Co wiesz o klubie konkretnie?

- Byli mistrzami w zeszłym roku, a wcześniej zanotowali kilka niezłych sezonów w ciągu 12 lat w ekstraklasie, zdobyli parę medali. Widzę też, że koszykówka jest sportem numer jeden w mieście i oczekiwania co do naszej gry są bardzo wysokie.

Koszykówka w Zgorzelcu jest właściwie jedyną rozrywką, choć bliskość Niemiec sprawia, że zawsze można zmienić otoczenie. Jak przebiega twoja adaptacja w Polsce?

- Dużo ułatwiają mi koledzy z zespołu. Naprawdę jestem im za to wdzięczny. Wiadomo, że najwięcej czasu spędzam z Danielem Dillonem, bo obaj pochodzimy z krajów anglojęzycznych, ale ogółem zostałem ciepło przyjęty w zespole i dlatego wszystko jest łatwiejsze. Cieszę się, bo to mój pierwszy sezon po lidze akademickiej i szczerze mówiąc, trochę nie wiedziałem co zastanę na miejscu. A jest naprawdę pozytywnie.

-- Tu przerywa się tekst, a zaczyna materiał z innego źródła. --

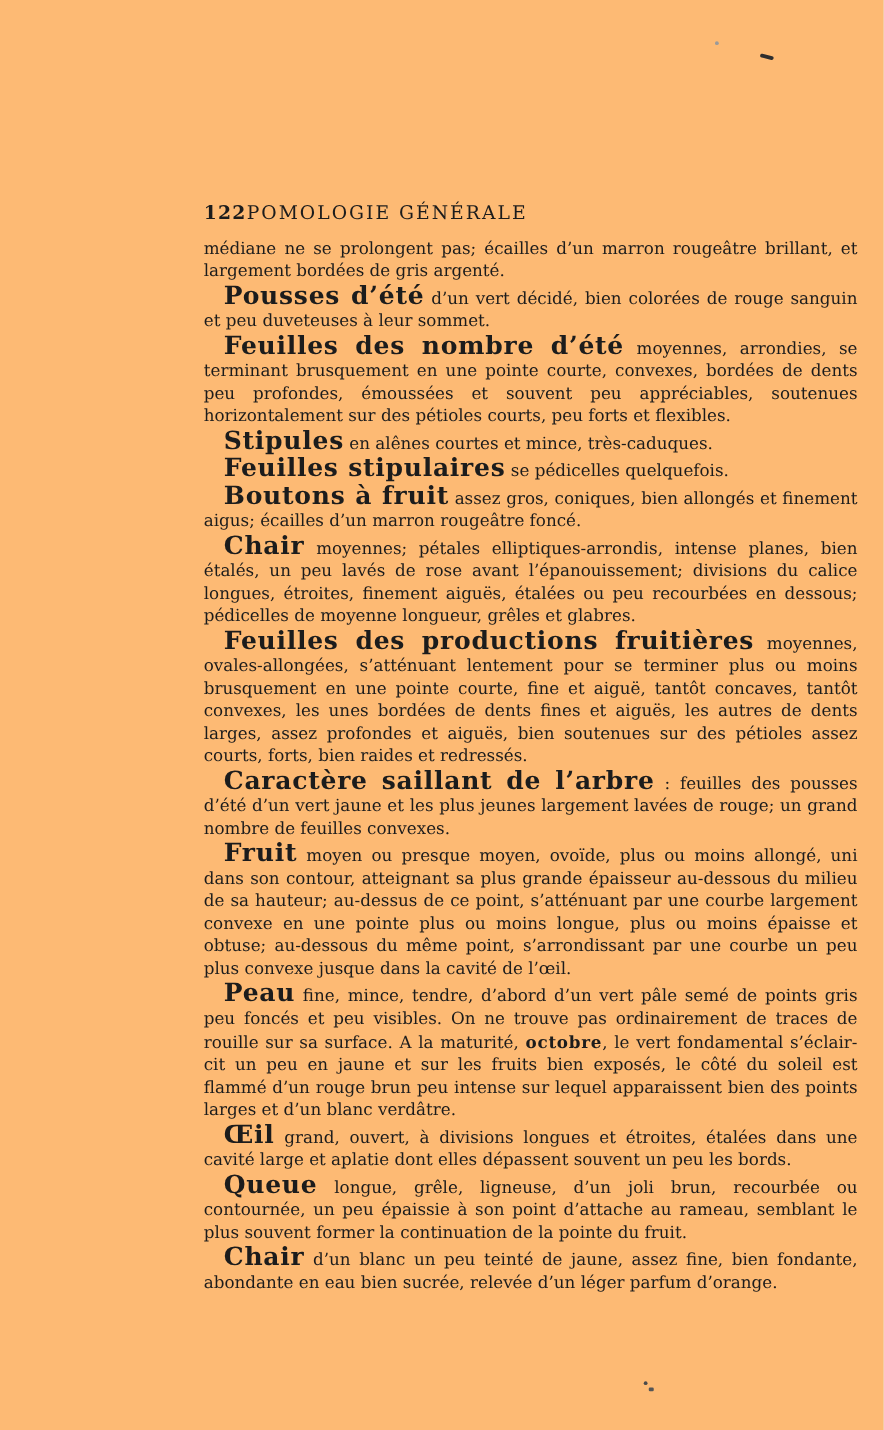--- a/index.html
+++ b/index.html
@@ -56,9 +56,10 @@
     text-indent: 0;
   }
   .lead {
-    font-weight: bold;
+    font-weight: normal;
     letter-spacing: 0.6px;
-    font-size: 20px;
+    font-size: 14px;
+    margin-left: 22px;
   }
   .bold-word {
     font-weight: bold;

Zazwyczaj koszykarze, którzy przyjeżdżają do Polski, znają kogoś kto tu grał, albo gra nadal. Wówczas zasięgają języka, pytają o szczegóły i jest łatwiej podjąć decyzję. Słyszałem, że ty nie miałeś kogo zapytać.

- Nie miałem, to fakt. Nie znam nikogo, kto by tutaj grał. O PGE Turowie dowiedziałem się jednak wiele dobrego od mojego agenta. Powiedział mi, że to niezłe miejsce, by rozpocząć profesjonalną karierę. Mówił, że Zgorzelec kocha koszykówkę i że drużyna zawsze walczy o mistrzostwo.

W tym sezonie PGE Turów nie jest wymieniany w gronie kandydatów walki o złoto. Oficjalnie mówi się, że play-off będzie sukcesem.

- W porządku. Powiedzieć można wszystko. Niech wszyscy myślą, że gramy o play-off, niech nie wskazują nas w gronie drużyn, które chcą zdobyć mistrzostwo. Na parkiecie trzeba jednak robić swoje. Kto wychodzi na parkiet, myśli tylko o zwycięstwie. Jeśli nie, to nie ma sensu rozgrywać meczu w ogóle.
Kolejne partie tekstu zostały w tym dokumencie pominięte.